I followed. “Thanks for coming,” I said when we were all standing at the entrance.
“Get that horrid animal out of here before I come back.” Her voice dropped to a whisper, and every trace of charm and old-money manners disappeared in a flash. “You don’t have nearly enough books.”
“More are upstairs.”
“Upstairs doesn’t do me any good, does it? Linda, this bookstore wasn’t a good idea. It’s simply too small.”
“It will be fine, Miss Van Markoff. I’m sure Gemma’s hosted many author events before.”
“Unlikely of my caliber,” the Great Author sniffed. “Very well. If it’s a disaster, let it be on your head.” She sailed out of the shop. Kevin opened the door of the car for her. She turned and threw a huge smile to the onlookers and then, with a whirl of her cape, clambered inside. Kevin went around to the driver’s door.
A piece of paper had been slipped under the windshield wiper. Linda pulled the parking ticket free and stuffed it into her bag. She got into the car, and they drove away.
I went back into the shop.
“Isn’t she marvelous?” Jayne said. “So sophisticated. So gracious and charming.” Clutching her new book to her chest, she drifted back to the mysterious depths of her kitchen.

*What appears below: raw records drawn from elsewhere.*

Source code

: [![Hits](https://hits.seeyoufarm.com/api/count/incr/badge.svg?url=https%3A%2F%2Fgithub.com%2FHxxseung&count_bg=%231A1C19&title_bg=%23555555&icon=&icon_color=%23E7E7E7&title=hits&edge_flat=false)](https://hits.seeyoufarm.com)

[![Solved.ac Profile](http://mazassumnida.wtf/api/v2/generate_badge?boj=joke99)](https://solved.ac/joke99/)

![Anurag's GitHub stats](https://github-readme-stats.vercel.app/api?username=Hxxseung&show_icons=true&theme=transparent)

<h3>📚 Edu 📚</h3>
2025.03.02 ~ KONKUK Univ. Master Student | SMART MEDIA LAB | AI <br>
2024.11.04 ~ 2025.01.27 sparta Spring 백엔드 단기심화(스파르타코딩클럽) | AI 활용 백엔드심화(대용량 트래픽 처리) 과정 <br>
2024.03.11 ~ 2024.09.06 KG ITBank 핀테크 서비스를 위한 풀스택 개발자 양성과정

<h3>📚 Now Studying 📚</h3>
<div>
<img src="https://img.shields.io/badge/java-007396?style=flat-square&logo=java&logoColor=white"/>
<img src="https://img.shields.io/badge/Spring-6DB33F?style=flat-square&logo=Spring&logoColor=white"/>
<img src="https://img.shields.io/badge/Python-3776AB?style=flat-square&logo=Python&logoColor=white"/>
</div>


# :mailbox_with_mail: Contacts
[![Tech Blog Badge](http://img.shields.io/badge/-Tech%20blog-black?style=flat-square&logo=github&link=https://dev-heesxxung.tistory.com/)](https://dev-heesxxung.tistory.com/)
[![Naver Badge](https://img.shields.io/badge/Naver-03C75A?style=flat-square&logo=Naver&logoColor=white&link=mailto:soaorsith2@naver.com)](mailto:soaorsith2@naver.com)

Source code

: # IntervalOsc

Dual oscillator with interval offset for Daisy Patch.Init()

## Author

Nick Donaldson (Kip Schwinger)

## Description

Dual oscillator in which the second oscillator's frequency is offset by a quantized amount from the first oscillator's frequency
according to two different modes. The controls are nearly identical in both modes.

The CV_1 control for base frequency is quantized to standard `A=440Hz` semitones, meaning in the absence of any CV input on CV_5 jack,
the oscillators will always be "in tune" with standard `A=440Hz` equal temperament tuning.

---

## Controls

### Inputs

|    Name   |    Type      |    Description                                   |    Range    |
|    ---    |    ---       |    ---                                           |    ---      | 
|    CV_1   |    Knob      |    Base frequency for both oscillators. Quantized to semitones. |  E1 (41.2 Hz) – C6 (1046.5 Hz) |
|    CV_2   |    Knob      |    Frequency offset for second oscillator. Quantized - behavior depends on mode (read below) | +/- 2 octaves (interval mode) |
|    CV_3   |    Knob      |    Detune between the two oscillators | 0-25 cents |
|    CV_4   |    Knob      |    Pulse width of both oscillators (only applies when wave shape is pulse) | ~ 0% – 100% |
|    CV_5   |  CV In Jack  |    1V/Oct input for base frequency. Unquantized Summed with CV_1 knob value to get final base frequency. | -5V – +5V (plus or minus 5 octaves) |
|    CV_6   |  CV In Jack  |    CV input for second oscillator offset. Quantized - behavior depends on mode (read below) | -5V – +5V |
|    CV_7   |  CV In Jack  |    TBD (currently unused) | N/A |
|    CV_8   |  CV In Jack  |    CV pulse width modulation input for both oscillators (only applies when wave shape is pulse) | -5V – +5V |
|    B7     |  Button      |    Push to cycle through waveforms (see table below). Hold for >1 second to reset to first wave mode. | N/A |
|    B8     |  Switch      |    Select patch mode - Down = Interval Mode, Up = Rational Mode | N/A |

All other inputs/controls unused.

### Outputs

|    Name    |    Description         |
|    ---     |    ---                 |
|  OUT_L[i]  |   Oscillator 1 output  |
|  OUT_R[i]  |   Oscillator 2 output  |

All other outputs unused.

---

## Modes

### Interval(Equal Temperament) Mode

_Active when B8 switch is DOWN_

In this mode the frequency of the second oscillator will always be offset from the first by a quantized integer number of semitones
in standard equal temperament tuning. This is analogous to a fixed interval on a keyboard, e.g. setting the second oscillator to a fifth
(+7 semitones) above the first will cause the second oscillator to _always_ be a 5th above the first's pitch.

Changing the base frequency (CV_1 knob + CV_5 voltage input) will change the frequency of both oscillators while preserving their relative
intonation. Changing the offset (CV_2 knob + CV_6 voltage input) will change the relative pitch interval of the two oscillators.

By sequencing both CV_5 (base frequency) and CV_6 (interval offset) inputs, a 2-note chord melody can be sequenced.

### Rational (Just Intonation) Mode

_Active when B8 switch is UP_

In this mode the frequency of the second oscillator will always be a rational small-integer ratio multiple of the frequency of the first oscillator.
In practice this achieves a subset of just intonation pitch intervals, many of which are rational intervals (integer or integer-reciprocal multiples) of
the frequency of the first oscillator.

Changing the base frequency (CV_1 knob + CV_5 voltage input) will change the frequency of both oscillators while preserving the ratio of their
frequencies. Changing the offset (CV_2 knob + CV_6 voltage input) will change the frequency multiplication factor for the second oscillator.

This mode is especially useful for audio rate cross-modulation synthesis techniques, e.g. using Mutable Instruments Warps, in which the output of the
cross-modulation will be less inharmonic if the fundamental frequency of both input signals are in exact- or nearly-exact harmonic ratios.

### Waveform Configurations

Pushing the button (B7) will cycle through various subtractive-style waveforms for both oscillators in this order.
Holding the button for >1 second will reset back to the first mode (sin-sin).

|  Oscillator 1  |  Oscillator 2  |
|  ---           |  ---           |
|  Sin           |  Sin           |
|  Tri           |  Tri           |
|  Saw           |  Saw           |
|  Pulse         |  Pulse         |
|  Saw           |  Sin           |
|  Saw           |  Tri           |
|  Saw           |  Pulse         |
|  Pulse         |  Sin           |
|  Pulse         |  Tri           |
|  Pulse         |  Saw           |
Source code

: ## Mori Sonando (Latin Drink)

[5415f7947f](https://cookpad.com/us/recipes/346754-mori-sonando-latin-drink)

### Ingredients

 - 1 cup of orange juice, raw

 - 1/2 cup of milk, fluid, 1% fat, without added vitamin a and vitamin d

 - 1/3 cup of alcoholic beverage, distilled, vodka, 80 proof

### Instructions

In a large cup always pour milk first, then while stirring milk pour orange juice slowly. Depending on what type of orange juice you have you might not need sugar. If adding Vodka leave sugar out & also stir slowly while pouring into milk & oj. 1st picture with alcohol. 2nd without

“Did she meet the same person we did?” Ashleigh asked.
“Ah, fame,” I replied. I glanced around the shop. Most of the Van Markoff fans had left with their precious signed books, but a few still browsed. “Twenty-seven hardcover copies of Hudson House. Twelve paperbacks and two hardcovers of An Elementary Affair and seven paperbacks of Doctor Watson’s Mistake. Not bad for a half hour’s work.”